**TO-DO ITEM:** Restate word for word the line containing "salt and pepper" and every following line in the material below, up to and including the last one.

+-------+

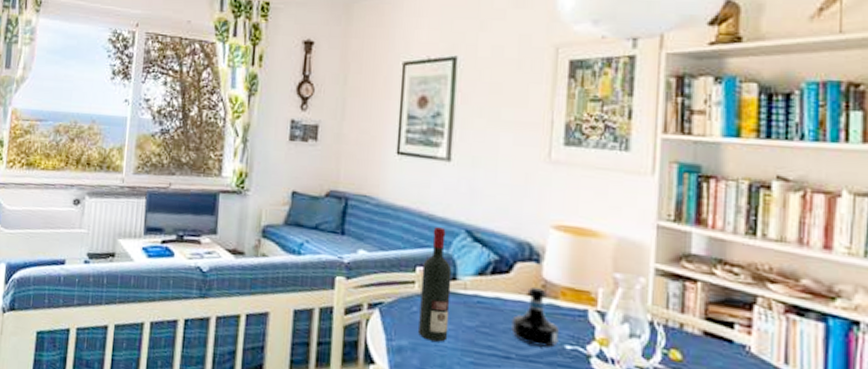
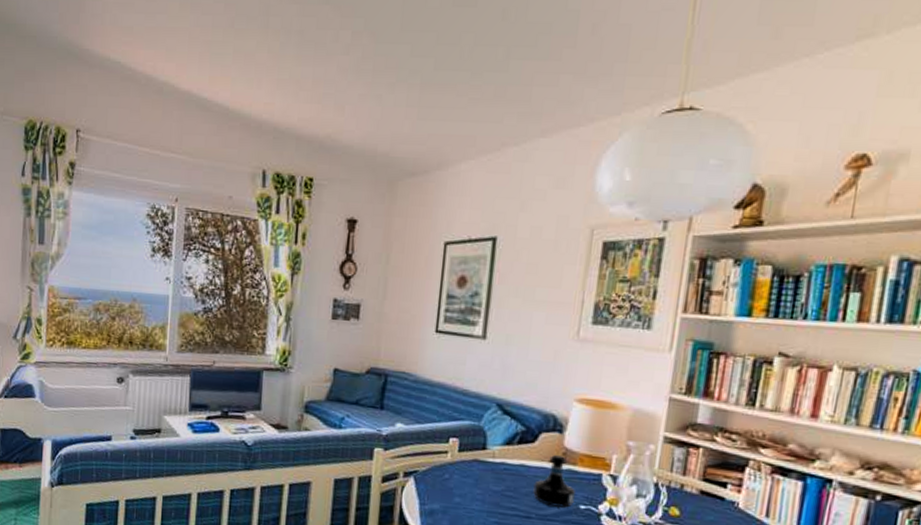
wine bottle: present [418,227,452,342] -> none [449,401,482,505]

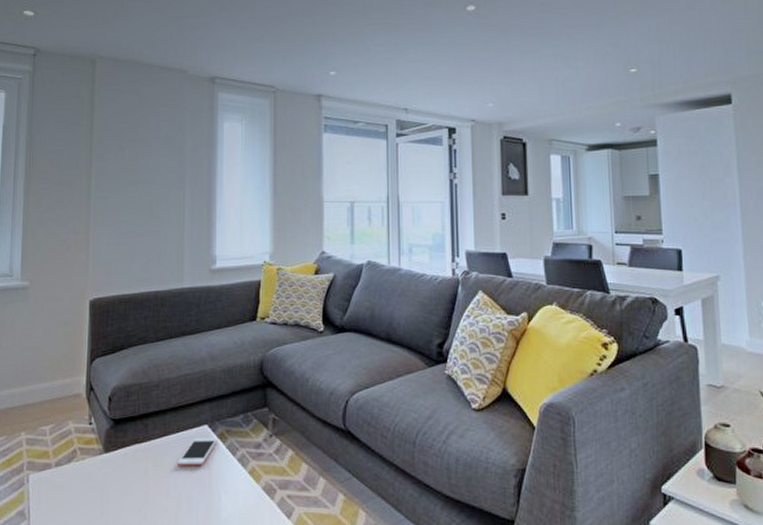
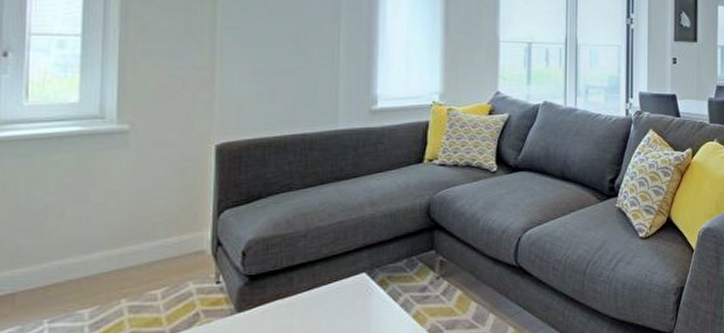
cell phone: present [176,438,218,466] -> none [328,286,378,318]

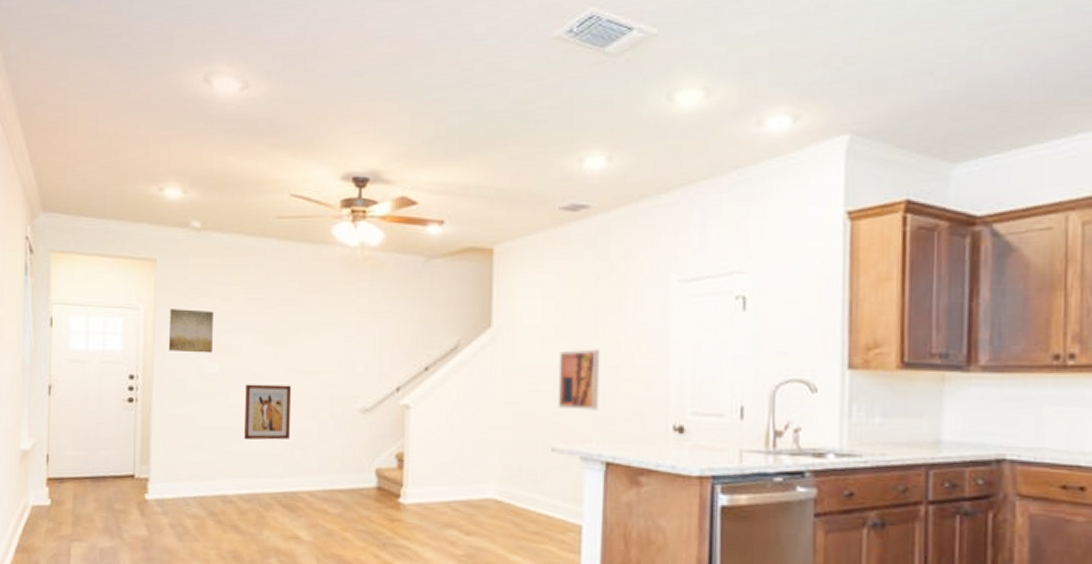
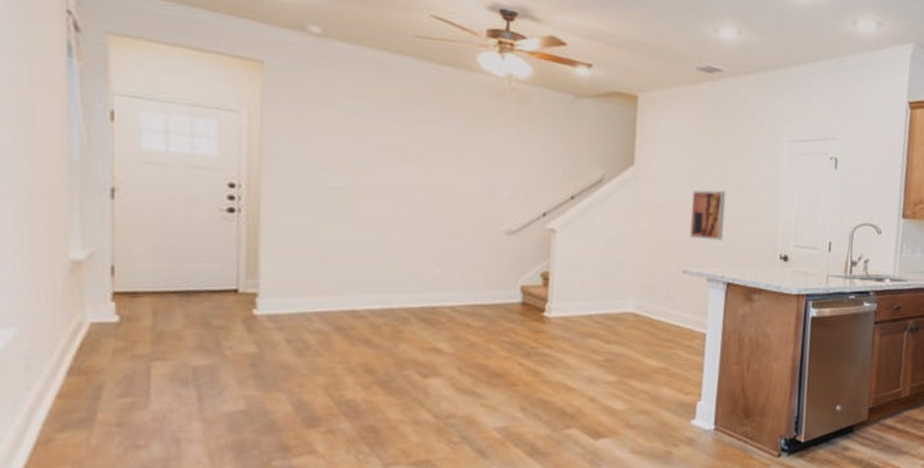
wall art: present [168,309,213,353] -> none [280,116,338,167]
wall art: present [244,384,291,440] -> none [377,201,431,257]

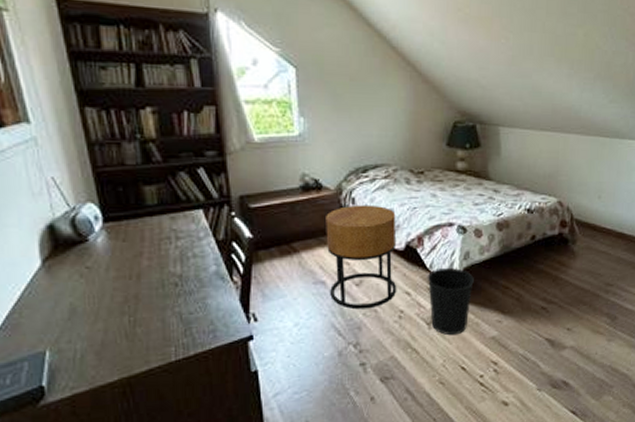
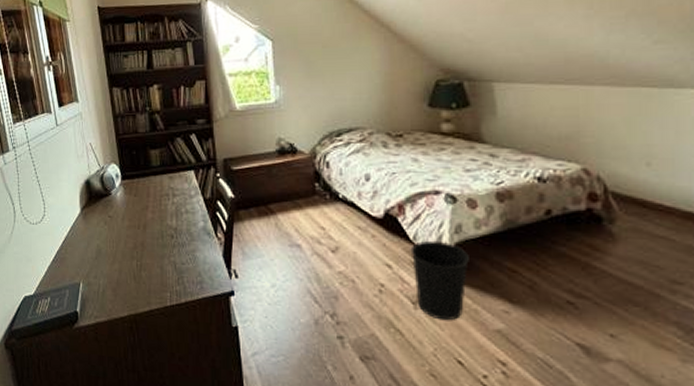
side table: present [326,205,397,310] -> none [301,169,375,278]

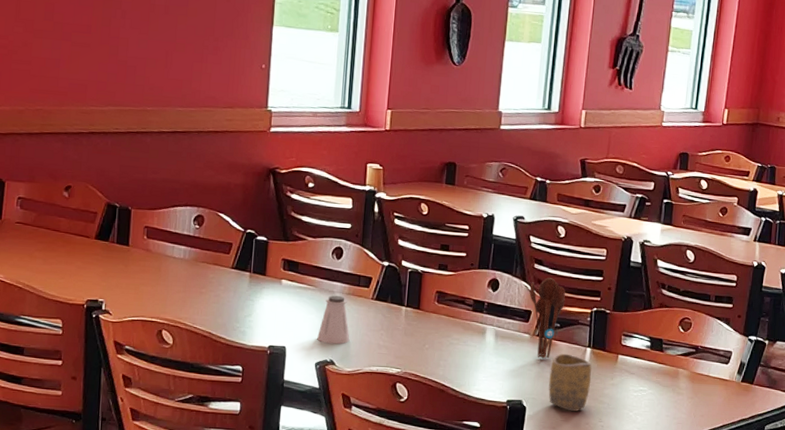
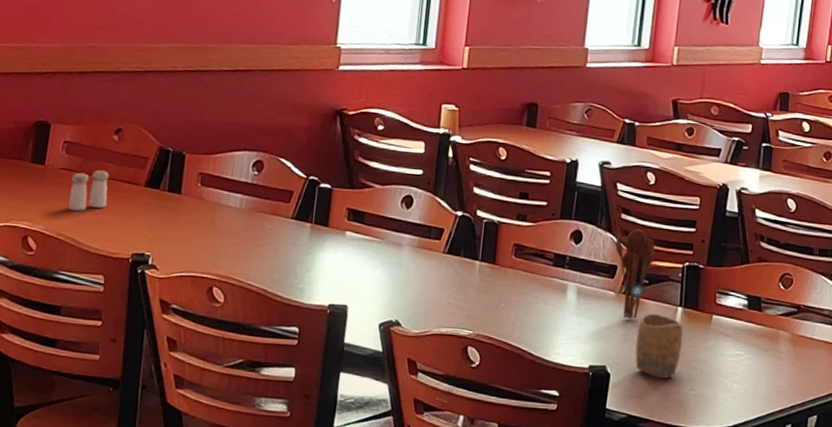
salt and pepper shaker: none [26,224,62,262] -> present [68,170,109,211]
saltshaker: present [317,295,350,344] -> none [382,248,418,303]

+-------+

**ANSWER TO THIS PROBLEM:**
salt and pepper shaker: none [26,224,62,262] -> present [68,170,109,211]
saltshaker: present [317,295,350,344] -> none [382,248,418,303]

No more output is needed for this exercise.